A fully three-dimensional numerical procedure has been used to predict the behavior of spherical and deformed droplets in a gas flow. The computational grid is moving with the droplet to minimize grid size and computation time. Numerical results of drag coefficients for spherical droplets show good agreement with literature data. The behavior of droplets with initially cylindrical or disk shapes has been compared with corresponding spherical droplets for different viscosities of the droplet liquid. For low viscosities the droplets are oscillating. For higher viscosities the initially strongly deformed droplets approach a spherical shape asymptotically. The influence of the strong initial deformation is shown. The simulation has been run on the Cray T3E/512-900 at the HLRS.
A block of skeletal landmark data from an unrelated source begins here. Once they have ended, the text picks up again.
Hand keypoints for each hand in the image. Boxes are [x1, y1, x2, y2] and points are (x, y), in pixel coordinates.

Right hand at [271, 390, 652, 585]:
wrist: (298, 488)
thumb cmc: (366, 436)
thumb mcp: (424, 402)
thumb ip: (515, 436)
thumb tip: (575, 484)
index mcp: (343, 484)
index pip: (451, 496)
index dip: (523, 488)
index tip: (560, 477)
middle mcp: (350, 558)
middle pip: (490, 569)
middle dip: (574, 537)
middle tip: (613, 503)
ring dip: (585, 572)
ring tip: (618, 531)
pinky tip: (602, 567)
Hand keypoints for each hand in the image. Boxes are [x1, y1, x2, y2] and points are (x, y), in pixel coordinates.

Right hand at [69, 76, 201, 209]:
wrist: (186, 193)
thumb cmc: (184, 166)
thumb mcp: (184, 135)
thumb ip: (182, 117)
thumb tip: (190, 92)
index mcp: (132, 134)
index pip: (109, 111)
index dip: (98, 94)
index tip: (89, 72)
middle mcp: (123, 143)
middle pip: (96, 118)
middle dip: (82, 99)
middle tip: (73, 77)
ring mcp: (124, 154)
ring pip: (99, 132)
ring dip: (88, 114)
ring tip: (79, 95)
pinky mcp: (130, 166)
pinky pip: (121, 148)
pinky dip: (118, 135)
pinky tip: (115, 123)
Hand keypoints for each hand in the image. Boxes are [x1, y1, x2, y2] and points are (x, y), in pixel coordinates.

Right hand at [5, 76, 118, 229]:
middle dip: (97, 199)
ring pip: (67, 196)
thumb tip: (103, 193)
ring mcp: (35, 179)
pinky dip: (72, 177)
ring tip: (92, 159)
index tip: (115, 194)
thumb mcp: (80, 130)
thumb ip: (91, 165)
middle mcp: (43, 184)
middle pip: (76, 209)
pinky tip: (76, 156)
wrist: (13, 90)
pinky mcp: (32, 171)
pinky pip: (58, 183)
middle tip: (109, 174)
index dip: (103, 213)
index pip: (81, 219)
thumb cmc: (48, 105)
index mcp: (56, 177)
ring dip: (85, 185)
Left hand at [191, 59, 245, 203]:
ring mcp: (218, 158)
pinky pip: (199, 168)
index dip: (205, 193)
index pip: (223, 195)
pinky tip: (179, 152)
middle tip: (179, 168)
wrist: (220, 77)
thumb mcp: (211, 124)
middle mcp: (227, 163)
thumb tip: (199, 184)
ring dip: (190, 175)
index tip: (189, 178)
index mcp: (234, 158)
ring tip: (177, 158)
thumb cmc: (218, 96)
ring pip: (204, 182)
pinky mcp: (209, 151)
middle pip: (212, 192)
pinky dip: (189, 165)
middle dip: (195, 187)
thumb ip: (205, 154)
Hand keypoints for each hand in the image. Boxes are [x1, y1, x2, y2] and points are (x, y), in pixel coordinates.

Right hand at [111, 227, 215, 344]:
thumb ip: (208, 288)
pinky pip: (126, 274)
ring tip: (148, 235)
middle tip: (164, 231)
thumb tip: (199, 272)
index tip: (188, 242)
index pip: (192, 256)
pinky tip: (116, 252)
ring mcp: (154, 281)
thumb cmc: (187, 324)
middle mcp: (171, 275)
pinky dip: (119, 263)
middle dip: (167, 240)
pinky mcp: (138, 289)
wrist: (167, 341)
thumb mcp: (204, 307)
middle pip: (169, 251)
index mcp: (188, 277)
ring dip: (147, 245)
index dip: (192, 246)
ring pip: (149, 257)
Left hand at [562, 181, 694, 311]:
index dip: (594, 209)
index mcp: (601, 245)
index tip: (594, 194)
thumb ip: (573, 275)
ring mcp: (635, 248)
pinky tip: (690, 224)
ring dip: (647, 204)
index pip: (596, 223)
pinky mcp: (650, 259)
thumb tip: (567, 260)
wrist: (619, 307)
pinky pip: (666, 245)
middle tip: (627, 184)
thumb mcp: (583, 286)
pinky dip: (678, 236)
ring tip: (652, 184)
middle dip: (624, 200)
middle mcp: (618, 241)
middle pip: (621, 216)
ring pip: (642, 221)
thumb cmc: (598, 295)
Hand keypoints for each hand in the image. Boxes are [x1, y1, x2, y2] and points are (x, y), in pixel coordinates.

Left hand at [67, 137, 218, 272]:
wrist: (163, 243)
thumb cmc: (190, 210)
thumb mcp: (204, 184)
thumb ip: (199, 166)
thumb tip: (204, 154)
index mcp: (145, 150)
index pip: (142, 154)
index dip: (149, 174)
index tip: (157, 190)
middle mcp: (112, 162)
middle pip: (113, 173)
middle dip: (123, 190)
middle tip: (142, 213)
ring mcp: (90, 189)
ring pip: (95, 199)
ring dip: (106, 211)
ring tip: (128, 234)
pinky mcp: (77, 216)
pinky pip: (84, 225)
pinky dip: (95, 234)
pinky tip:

Numerical Simulation of 3D Unsteady Heat Transfer at Strongly Deformed Droplets at High Reynolds Numbers

The dependency of the heat transfer on an initial deformation of droplets has been investigated at high droplet Reynolds numbers. The two-phase flow has been computed with an inhouse 3D DNS program (FS3D) using the Volume-of-Fluid method. For the droplets initial prolate and oblate shapes with an axial approaching flow has been studied. In addition, a spherical shape has been used as reference. The initial droplet Reynolds number for the present study has been Re 0 = 660 for all investigated cases. Due to the fact that the steady droplet velocity for the considered droplets has been much lower than the initial velocity of the droplets, the droplet velocity is decreased during the simulation. To gain more knowledge about the influence of deformation on the heat transfer, the time dependent, spatial averaged Nusselt number Nu t and the time and spatial averaged Nusselt number Nu m has been matched by the temperature and velocity field around a deformed droplet. By this comparison the oscillation phase with the largest heat transfer has been observed. The simulations have been performed on the Cray T3E/512-900 at the HLRS with 32 processors. The parallel performance in dependency of the number of processors has been investigated.

Predictions of the 3D Unsteady Heat Transfer at Moving Droplets

A 3D numerical program for the transient simulation of the dynamic behavior of incompressible two-phase flows has been extended to the computation of heat transfer. In the program the VOF-method with interface reconstruction has been used for the calculation of the disperse phase. The governing equations and the implemented numerical model are described. Numerical results for a transient heat conduction problem of a rigid sphere show good agreement with analytical solutions. The predicted averaged Nusselt numbers for this problem from numerical simulations match well with experimental data from the literature. On the basis of two examples the difference between intermediate and high Reynolds number flow and heat transfer is pointed out. Finally, the influence of different initial droplet velocities on the time dependent temperature evolution is shown. The simulation has been performed on the Cray T3E/512-900 at the HLRS with up to 128 processors.